# EXERCISE DIRECTIONS
Without any pictures, the records below should be reproduced exactly.

# RECORDED DATA
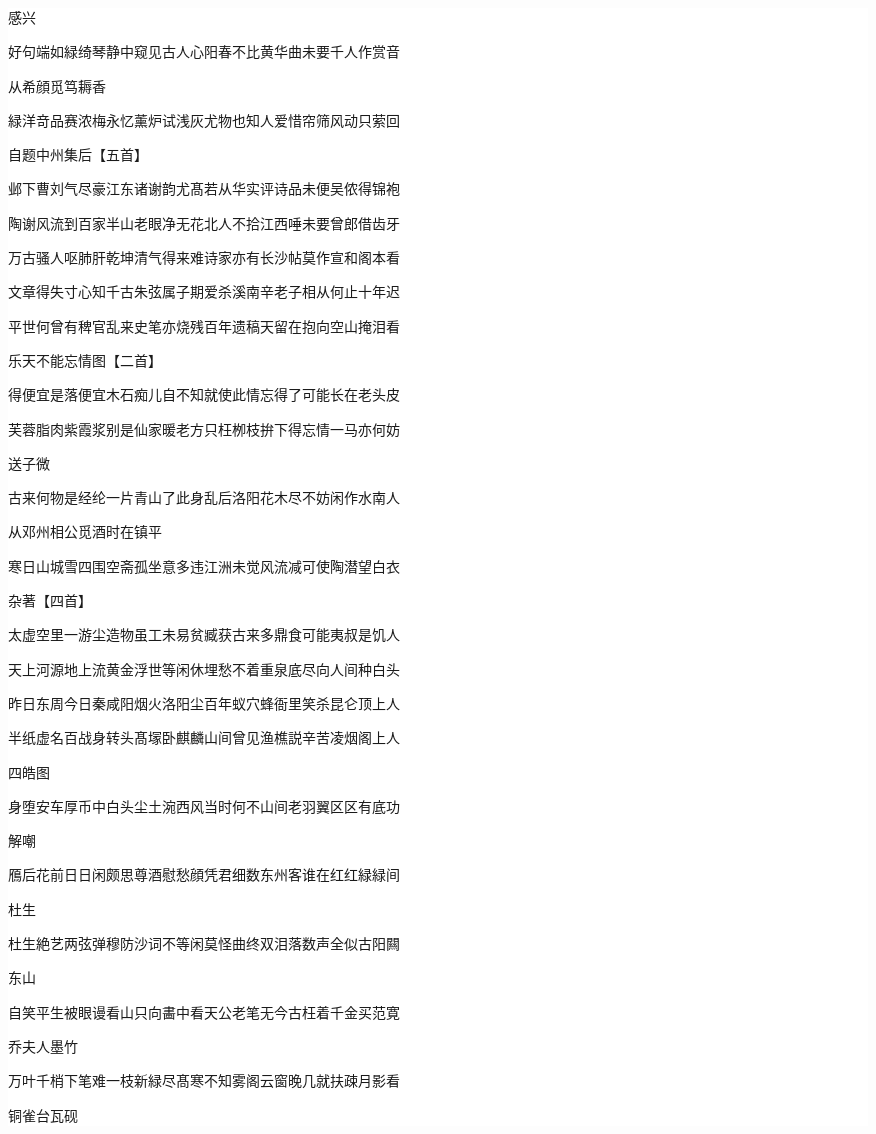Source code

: 感兴  

好句端如緑绮琴静中窥见古人心阳春不比黄华曲未要千人作赏音  

从希顔觅笃耨香  

緑洋竒品赛浓梅永忆薰炉试浅灰尤物也知人爱惜帘筛风动只萦回  

自题中州集后【五首】  

邺下曹刘气尽豪江东诸谢韵尤髙若从华实评诗品未便吴侬得锦袍  

陶谢风流到百家半山老眼净无花北人不拾江西唾未要曾郎借齿牙  

万古骚人呕肺肝乾坤清气得来难诗家亦有长沙帖莫作宣和阁本看  

文章得失寸心知千古朱弦属子期爱杀溪南辛老子相从何止十年迟  

平世何曾有稗官乱来史笔亦烧残百年遗稿天留在抱向空山掩泪看  

乐天不能忘情图【二首】  

得便宜是落便宜木石痴儿自不知就使此情忘得了可能长在老头皮  

芙蓉脂肉紫霞浆别是仙家暖老方只枉栁枝拚下得忘情一马亦何妨  

送子微  

古来何物是经纶一片青山了此身乱后洛阳花木尽不妨闲作水南人  

从邓州相公觅酒时在镇平  

寒日山城雪四围空斋孤坐意多违江洲未觉风流减可使陶潜望白衣  

杂著【四首】  

太虚空里一游尘造物虽工未易贫臧获古来多鼎食可能夷叔是饥人  

天上河源地上流黄金浮世等闲休埋愁不着重泉底尽向人间种白头  

昨日东周今日秦咸阳烟火洛阳尘百年蚁穴蜂衙里笑杀昆仑顶上人  

半纸虚名百战身转头髙塜卧麒麟山间曾见渔樵説辛苦凌烟阁上人  

四皓图  

身堕安车厚币中白头尘土涴西风当时何不山间老羽翼区区有底功  

解嘲  

鴈后花前日日闲颇思尊酒慰愁顔凭君细数东州客谁在红红緑緑间  

杜生  

杜生絶艺两弦弹穆防沙词不等闲莫怪曲终双泪落数声全似古阳闗  

东山  

自笑平生被眼谩看山只向畵中看天公老笔无今古枉着千金买范寛  

乔夫人墨竹  

万叶千梢下笔难一枝新緑尽髙寒不知雾阁云窗晚几就扶疎月影看  

铜雀台瓦砚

# RESPONSE
Source code

: 感兴  

好句端如緑绮琴静中窥见古人心阳春不比黄华曲未要千人作赏音  

从希顔觅笃耨香  

緑洋竒品赛浓梅永忆薰炉试浅灰尤物也知人爱惜帘筛风动只萦回  

自题中州集后【五首】  

邺下曹刘气尽豪江东诸谢韵尤髙若从华实评诗品未便吴侬得锦袍  

陶谢风流到百家半山老眼净无花北人不拾江西唾未要曾郎借齿牙  

万古骚人呕肺肝乾坤清气得来难诗家亦有长沙帖莫作宣和阁本看  

文章得失寸心知千古朱弦属子期爱杀溪南辛老子相从何止十年迟  

平世何曾有稗官乱来史笔亦烧残百年遗稿天留在抱向空山掩泪看  

乐天不能忘情图【二首】  

得便宜是落便宜木石痴儿自不知就使此情忘得了可能长在老头皮  

芙蓉脂肉紫霞浆别是仙家暖老方只枉栁枝拚下得忘情一马亦何妨  

送子微  

古来何物是经纶一片青山了此身乱后洛阳花木尽不妨闲作水南人  

从邓州相公觅酒时在镇平  

寒日山城雪四围空斋孤坐意多违江洲未觉风流减可使陶潜望白衣  

杂著【四首】  

太虚空里一游尘造物虽工未易贫臧获古来多鼎食可能夷叔是饥人  

天上河源地上流黄金浮世等闲休埋愁不着重泉底尽向人间种白头  

昨日东周今日秦咸阳烟火洛阳尘百年蚁穴蜂衙里笑杀昆仑顶上人  

半纸虚名百战身转头髙塜卧麒麟山间曾见渔樵説辛苦凌烟阁上人  

四皓图  

身堕安车厚币中白头尘土涴西风当时何不山间老羽翼区区有底功  

解嘲  

鴈后花前日日闲颇思尊酒慰愁顔凭君细数东州客谁在红红緑緑间  

杜生  

杜生絶艺两弦弹穆防沙词不等闲莫怪曲终双泪落数声全似古阳闗  

东山  

自笑平生被眼谩看山只向畵中看天公老笔无今古枉着千金买范寛  

乔夫人墨竹  

万叶千梢下笔难一枝新緑尽髙寒不知雾阁云窗晚几就扶疎月影看  

铜雀台瓦砚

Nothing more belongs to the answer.